** Document text **
- - - - -

My dad’s work with us was much more obvious and tangible: helping with math homework, teaching me to read maps & navigate on road trips, employing me at his business to help with bookkeeping (aka the beginning of my spreadsheet addiction).

It was generally a given that my basic needs would be met (because I am lucky), so while my dad’s lessons were measurable teaching moments, my mom’s work was more emotional labor and didn’t involve announcements or special attention. It just was.

This division of labor became even more obvious after they were divorced, even though they both provided us with separate households & the fundamentals.

With my family, early 1990s. (Image for personal use only, not for reposting)

They both worked, both self-employed and therefore always on-call to clients, always finishing something up in their home office, taking us to work after we got out of school, bringing us along to meetings on weekends.

I was proud of both of them — then and (even more so) now.

I looked up to my mom in her suits, toting her comically large 90s-era mobile phone, driving her gold Cadillac to open houses. I loved all the tools in my dad’s office, listening to him review designs with clients in the car on road trips.

But outside of work, my mom was “just” mom.

She took care of things, and we were free to use our time with her however we needed — socializing with friends, catching up on homework, throwing hormonal fits to loud music in our rooms, relaxing in front of the television.

- - - - -

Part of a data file

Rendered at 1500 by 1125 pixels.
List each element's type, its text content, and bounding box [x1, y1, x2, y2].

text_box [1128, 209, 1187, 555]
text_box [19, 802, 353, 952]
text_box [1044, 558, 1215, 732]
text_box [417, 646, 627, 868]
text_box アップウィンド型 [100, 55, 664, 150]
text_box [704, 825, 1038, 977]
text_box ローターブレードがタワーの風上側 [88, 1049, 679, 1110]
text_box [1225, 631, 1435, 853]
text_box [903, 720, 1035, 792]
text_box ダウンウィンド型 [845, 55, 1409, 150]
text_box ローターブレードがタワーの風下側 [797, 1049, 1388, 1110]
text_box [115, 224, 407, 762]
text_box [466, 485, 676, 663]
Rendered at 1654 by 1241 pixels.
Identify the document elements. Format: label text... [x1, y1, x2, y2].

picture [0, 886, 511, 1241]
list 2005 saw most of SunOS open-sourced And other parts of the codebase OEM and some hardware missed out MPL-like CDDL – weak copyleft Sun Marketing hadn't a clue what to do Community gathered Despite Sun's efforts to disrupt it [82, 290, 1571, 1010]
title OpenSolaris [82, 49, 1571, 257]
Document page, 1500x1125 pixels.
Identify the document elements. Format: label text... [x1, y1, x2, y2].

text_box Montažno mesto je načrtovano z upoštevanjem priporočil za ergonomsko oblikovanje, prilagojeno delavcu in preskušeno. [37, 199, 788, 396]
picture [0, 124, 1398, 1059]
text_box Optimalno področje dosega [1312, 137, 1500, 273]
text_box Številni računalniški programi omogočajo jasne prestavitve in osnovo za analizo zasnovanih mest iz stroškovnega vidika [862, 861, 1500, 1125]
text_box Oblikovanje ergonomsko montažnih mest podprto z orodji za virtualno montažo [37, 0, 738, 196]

- - - - -

** Given problem 1 **
From the essay about the narrator's parents, list the ways the children could use their time with their mom.
** Given problem 2 **
Answer these questions from the essay about the narrator's parents:
(a) What car did the mom drive to open houses?
(b) From what period is the family image?
(c) What kind of employment did both parents have?
** Given problem 3 **
Please write a continuation of the essay about the narrator's parents, starting after its last sentence.

** Written reply 1 **
- Socializing with friends
- Catching up on homework
- Throwing hormonal fits to loud music in their rooms
- Relaxing in front of the television

** Written reply 2 **
(a) A gold Cadillac.
(b) The early 1990s.
(c) Both were self-employed.

** Written reply 3 **
Our time with dad, however, was always productive & consciously spent. We did projects and chores. We learned skills and played games. We helped cook and clean. The things that were taken care of invisibly at mom’s house were a group effort at dad’s.

Put simply: we took her & her time for granted; we respected him & his time.

How could we not? Culture and society had taught us all that that’s how it should be. We all just did what we’d been told and shown.

So I valued my dad and his time and his contributions more for a long time.

To this day, I recount stories of when & how my dad taught me specific skills that I know — which has prepared me incredibly well for school and life.

I notice how often I refer to him, how often things remind me of those special moments. And I am so, so grateful to have had such an actively involved dad & to have learned so much from him.

But I don’t talk much about my mom’s work — what story is there to tell about someone providing for your basic needs every day for decades?

There’s no exciting narrative arc to most of what she gave me — which is doubly sad because she surely had a lot to offer to teach me, but no time (and, probably, confidence) to sit me down and pass her lessons on.

Recognizing the value of my mom’s time and the importance of that invisible framework doesn’t diminish the incredibly huge value of what my dad taught me and did for me. That not how love or gratitude works — there’s no finite capacity for it.

But it’s supremely unfair that I spent 20 years seeing his work with us and parenting as greater than hers — especially when it’s easy to argue that it would be useless without the foundation of what she gave me.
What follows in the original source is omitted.